■ Task to complete
Return every one of the rows below unchanged, reproducing each line character for character.

■ Stored records
** Start **

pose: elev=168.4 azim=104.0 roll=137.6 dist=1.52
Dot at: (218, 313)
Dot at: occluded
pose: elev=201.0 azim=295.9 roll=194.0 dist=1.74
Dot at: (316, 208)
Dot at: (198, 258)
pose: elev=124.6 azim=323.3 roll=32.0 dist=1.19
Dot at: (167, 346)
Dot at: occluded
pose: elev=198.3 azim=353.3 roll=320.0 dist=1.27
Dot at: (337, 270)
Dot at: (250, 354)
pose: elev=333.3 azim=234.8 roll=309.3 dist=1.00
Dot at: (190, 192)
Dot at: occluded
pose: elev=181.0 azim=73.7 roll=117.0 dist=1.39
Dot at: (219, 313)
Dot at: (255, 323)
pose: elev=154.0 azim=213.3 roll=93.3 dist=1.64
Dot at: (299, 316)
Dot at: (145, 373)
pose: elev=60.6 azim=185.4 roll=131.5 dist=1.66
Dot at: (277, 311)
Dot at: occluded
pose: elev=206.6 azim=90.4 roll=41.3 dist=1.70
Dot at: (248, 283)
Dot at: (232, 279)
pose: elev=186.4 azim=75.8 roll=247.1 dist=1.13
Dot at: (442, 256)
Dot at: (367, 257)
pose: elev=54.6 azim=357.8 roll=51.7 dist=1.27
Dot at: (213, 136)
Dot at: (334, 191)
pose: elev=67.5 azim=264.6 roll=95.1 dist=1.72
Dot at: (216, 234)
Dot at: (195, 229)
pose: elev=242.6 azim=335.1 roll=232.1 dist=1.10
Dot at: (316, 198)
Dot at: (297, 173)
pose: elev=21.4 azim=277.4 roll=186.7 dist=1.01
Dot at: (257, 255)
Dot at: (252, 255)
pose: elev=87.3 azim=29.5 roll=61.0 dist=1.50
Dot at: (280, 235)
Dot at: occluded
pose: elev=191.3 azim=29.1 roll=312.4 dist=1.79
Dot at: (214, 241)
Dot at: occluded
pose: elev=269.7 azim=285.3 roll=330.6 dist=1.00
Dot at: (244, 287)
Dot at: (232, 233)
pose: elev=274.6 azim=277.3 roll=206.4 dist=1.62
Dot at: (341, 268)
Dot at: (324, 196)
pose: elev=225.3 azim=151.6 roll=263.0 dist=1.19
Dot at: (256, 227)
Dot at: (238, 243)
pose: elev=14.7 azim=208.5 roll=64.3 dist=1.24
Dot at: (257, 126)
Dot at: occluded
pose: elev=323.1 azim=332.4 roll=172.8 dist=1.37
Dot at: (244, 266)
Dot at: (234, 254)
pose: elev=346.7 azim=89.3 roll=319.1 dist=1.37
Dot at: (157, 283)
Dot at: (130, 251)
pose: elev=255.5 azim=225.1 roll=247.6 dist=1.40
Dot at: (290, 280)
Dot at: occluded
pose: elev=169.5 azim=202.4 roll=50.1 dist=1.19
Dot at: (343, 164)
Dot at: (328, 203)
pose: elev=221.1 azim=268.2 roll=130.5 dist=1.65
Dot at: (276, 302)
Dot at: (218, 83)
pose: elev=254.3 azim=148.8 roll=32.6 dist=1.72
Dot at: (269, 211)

** End **

■ Expected output
pose: elev=168.4 azim=104.0 roll=137.6 dist=1.52
Dot at: (218, 313)
Dot at: occluded
pose: elev=201.0 azim=295.9 roll=194.0 dist=1.74
Dot at: (316, 208)
Dot at: (198, 258)
pose: elev=124.6 azim=323.3 roll=32.0 dist=1.19
Dot at: (167, 346)
Dot at: occluded
pose: elev=198.3 azim=353.3 roll=320.0 dist=1.27
Dot at: (337, 270)
Dot at: (250, 354)
pose: elev=333.3 azim=234.8 roll=309.3 dist=1.00
Dot at: (190, 192)
Dot at: occluded
pose: elev=181.0 azim=73.7 roll=117.0 dist=1.39
Dot at: (219, 313)
Dot at: (255, 323)
pose: elev=154.0 azim=213.3 roll=93.3 dist=1.64
Dot at: (299, 316)
Dot at: (145, 373)
pose: elev=60.6 azim=185.4 roll=131.5 dist=1.66
Dot at: (277, 311)
Dot at: occluded
pose: elev=206.6 azim=90.4 roll=41.3 dist=1.70
Dot at: (248, 283)
Dot at: (232, 279)
pose: elev=186.4 azim=75.8 roll=247.1 dist=1.13
Dot at: (442, 256)
Dot at: (367, 257)
pose: elev=54.6 azim=357.8 roll=51.7 dist=1.27
Dot at: (213, 136)
Dot at: (334, 191)
pose: elev=67.5 azim=264.6 roll=95.1 dist=1.72
Dot at: (216, 234)
Dot at: (195, 229)
pose: elev=242.6 azim=335.1 roll=232.1 dist=1.10
Dot at: (316, 198)
Dot at: (297, 173)
pose: elev=21.4 azim=277.4 roll=186.7 dist=1.01
Dot at: (257, 255)
Dot at: (252, 255)
pose: elev=87.3 azim=29.5 roll=61.0 dist=1.50
Dot at: (280, 235)
Dot at: occluded
pose: elev=191.3 azim=29.1 roll=312.4 dist=1.79
Dot at: (214, 241)
Dot at: occluded
pose: elev=269.7 azim=285.3 roll=330.6 dist=1.00
Dot at: (244, 287)
Dot at: (232, 233)
pose: elev=274.6 azim=277.3 roll=206.4 dist=1.62
Dot at: (341, 268)
Dot at: (324, 196)
pose: elev=225.3 azim=151.6 roll=263.0 dist=1.19
Dot at: (256, 227)
Dot at: (238, 243)
pose: elev=14.7 azim=208.5 roll=64.3 dist=1.24
Dot at: (257, 126)
Dot at: occluded
pose: elev=323.1 azim=332.4 roll=172.8 dist=1.37
Dot at: (244, 266)
Dot at: (234, 254)
pose: elev=346.7 azim=89.3 roll=319.1 dist=1.37
Dot at: (157, 283)
Dot at: (130, 251)
pose: elev=255.5 azim=225.1 roll=247.6 dist=1.40
Dot at: (290, 280)
Dot at: occluded
pose: elev=169.5 azim=202.4 roll=50.1 dist=1.19
Dot at: (343, 164)
Dot at: (328, 203)
pose: elev=221.1 azim=268.2 roll=130.5 dist=1.65
Dot at: (276, 302)
Dot at: (218, 83)
pose: elev=254.3 azim=148.8 roll=32.6 dist=1.72
Dot at: (269, 211)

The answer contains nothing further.